Following the computerised E.V.E.’s by now standard disembodied warnings that the pits are “weak as fuck”, the band arrive and kick into DArkSide. From the very start, it’s a sensory overload of music, lights, incredible videos and a magic touch that leaves you incapable of turning away. Just like at Reading & Leeds and Germany’s Rock im Park and Rock am Ring, the massive screens that make up their set, starting as a cathedral, is dominating. The usual fallen angel threatens to shake the stage apart as she bangs her mighty fists on it during a rapturous Kool-Aid, while throughout BMTH are rendered in cod-futuristic, Matrix colours, or else illustrated as wolves.

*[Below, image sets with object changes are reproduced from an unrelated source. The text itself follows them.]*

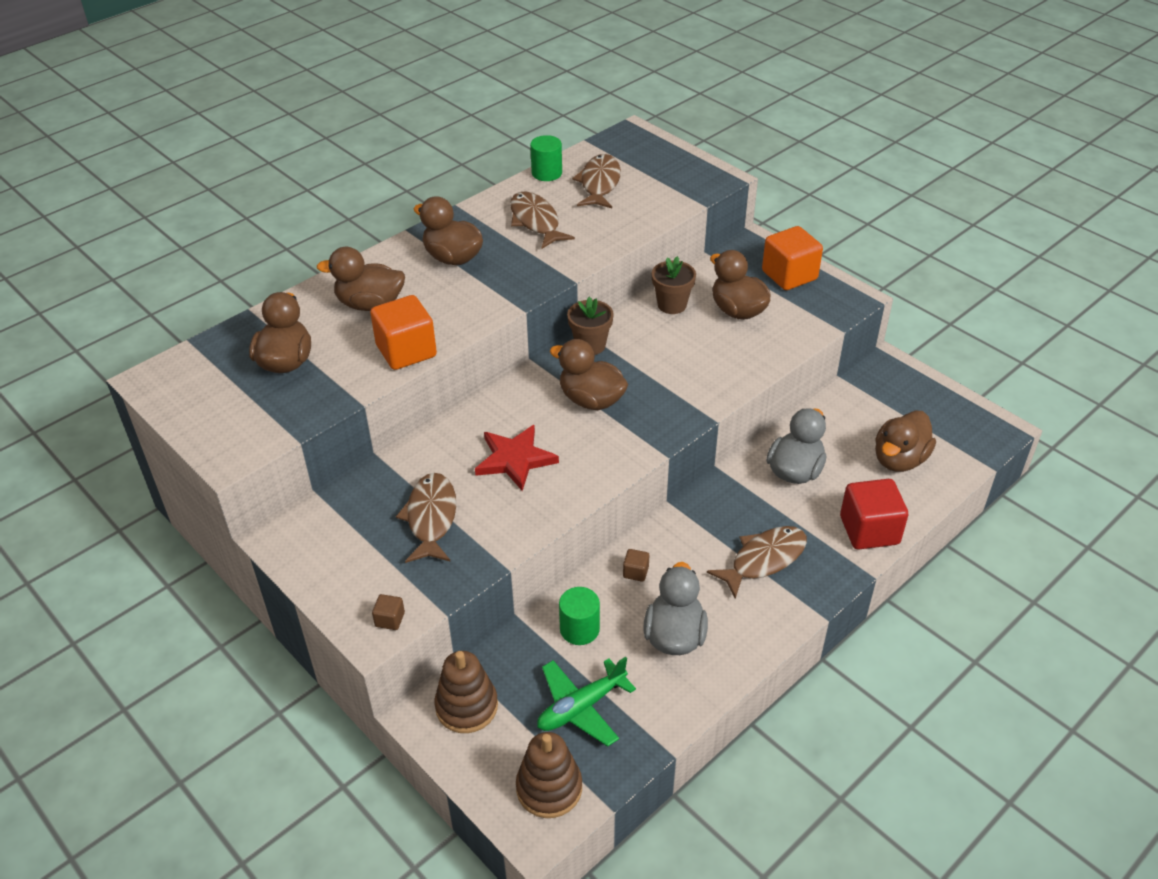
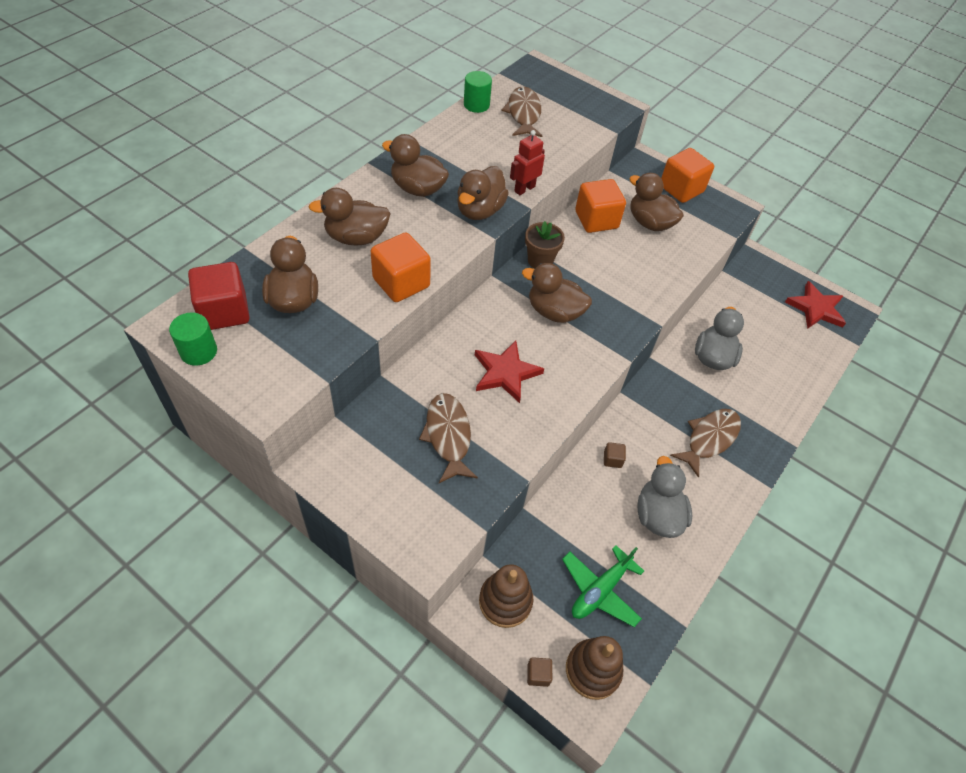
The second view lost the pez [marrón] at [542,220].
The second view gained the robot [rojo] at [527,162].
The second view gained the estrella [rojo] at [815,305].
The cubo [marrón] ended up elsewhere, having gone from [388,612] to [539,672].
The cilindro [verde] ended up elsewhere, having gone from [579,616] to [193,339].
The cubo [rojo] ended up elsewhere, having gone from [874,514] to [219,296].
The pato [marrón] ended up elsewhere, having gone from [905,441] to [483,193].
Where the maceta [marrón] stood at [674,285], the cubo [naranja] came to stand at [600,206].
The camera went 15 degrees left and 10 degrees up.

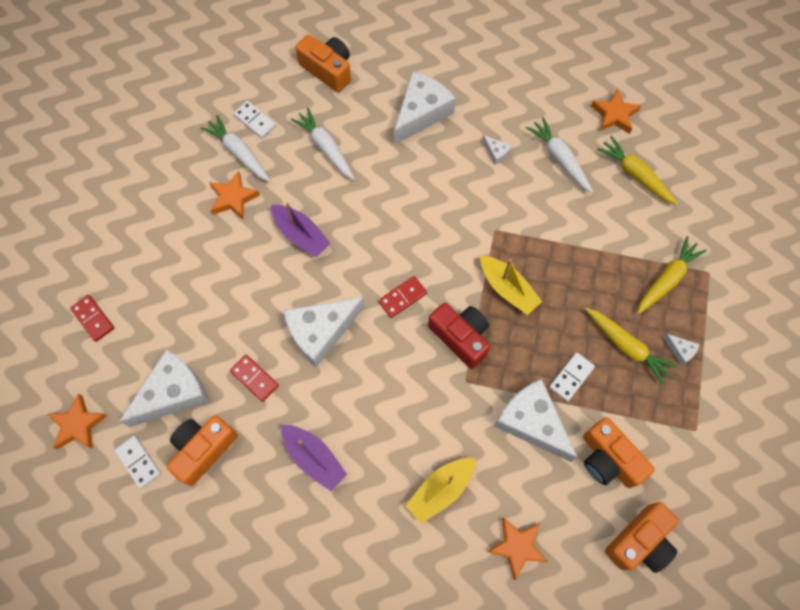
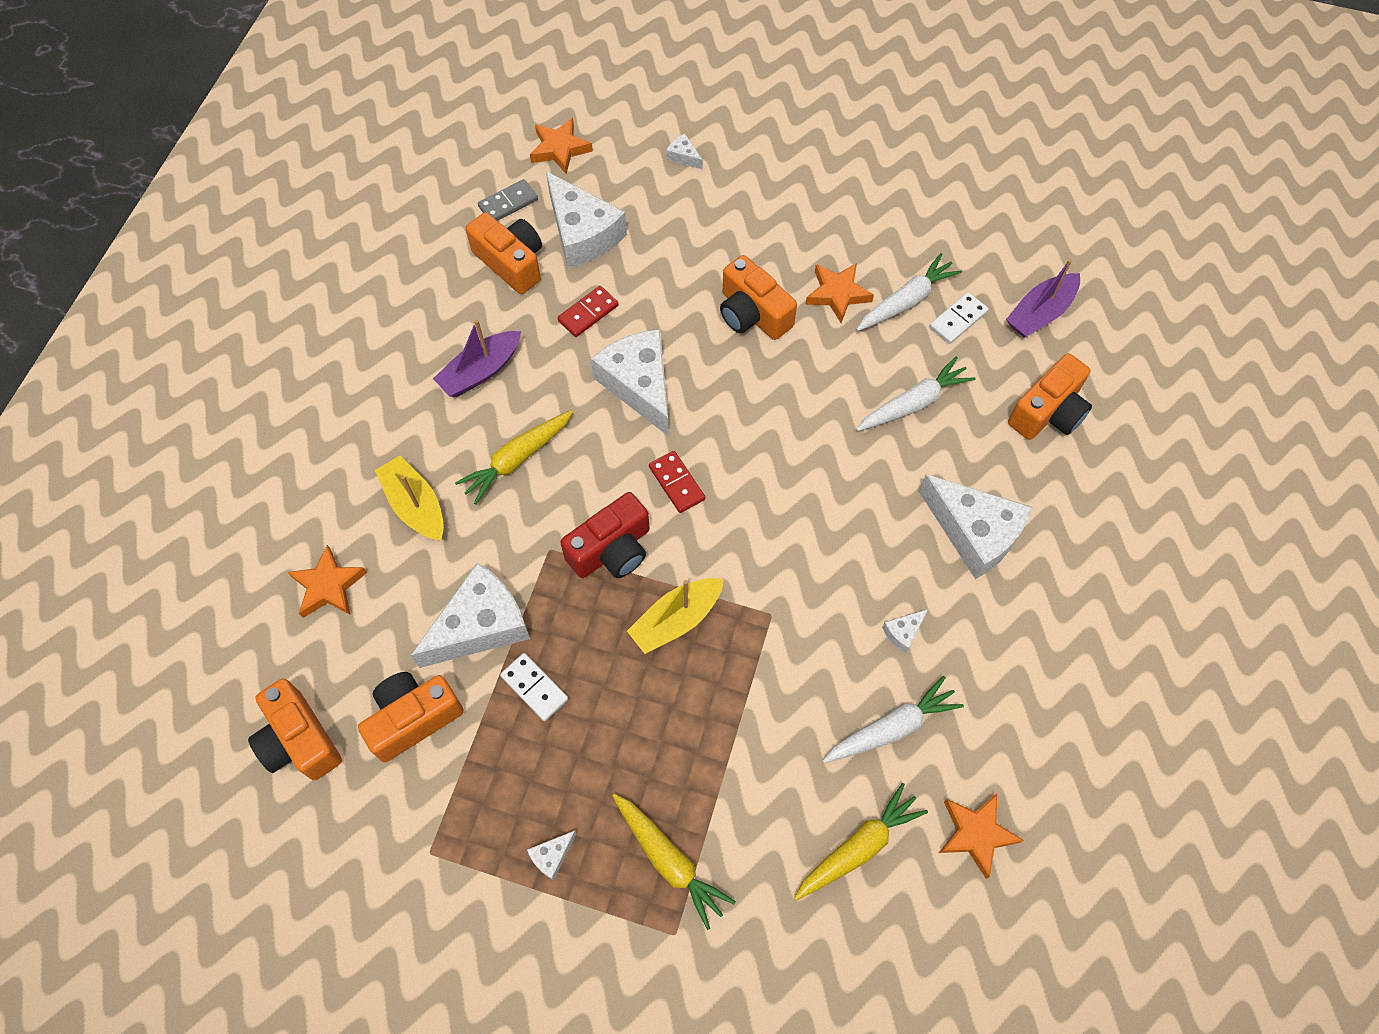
The second view gained the cámara [naranja] at [758,297].
The barco [morado] ended up elsewhere, having gone from [301,229] to [1043,298].
The zanahoria [amarillo] ended up elsewhere, having gone from [631,346] to [514,457].
Where the ficha de dominó [rojo] stood at [92,318], the queso [blanco] came to stand at [684,152].
What was the ficha de dominó [blanco] at [137,462] turned into the ficha de dominó [gris] at [508,200].
The camera went 95 degrees right and 5 degrees down.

“Fuckin’ hell, there’s a lot of you, in’t there?” exclaims Oli, surveying the crowd. If you want a scale on this thing, it’s bigger than Deftones or Slayer in the same slot. In fact, even before they arrived, as Evanescence performed to a phenomenal crowd, the side of the arena housing their stage was already full. Horizon were good anyway, but add scale like that to the equation and the reaction is a guaranteed slam dunk.

Even if you’ve seen this show before over the past 18 months, it simply does not get old. As has been mentioned so many times, maybe that’s because of the band’s still keen Yorkshire charm. Or maybe, frankly, that they’re better than literally anyone else here. Whatever it is, it’s absolute dynamite.

A lucky fan is brought onstage to sing their way through the prickly Antivist, as Oli lounges on the onstage steps. At another point, he demands – and gets – a frankly silly-sized pit. Among the wild amounts of fire, massive staging and eye-melting screens, it’s his foul-mouthed charm that (still) gives them so much of their presence and character, keeps them real. With a show of this size, sometimes it’s easy for bands to get lost among it all and lose some of their energy and seem, ironically, quite boring. Not a problem here.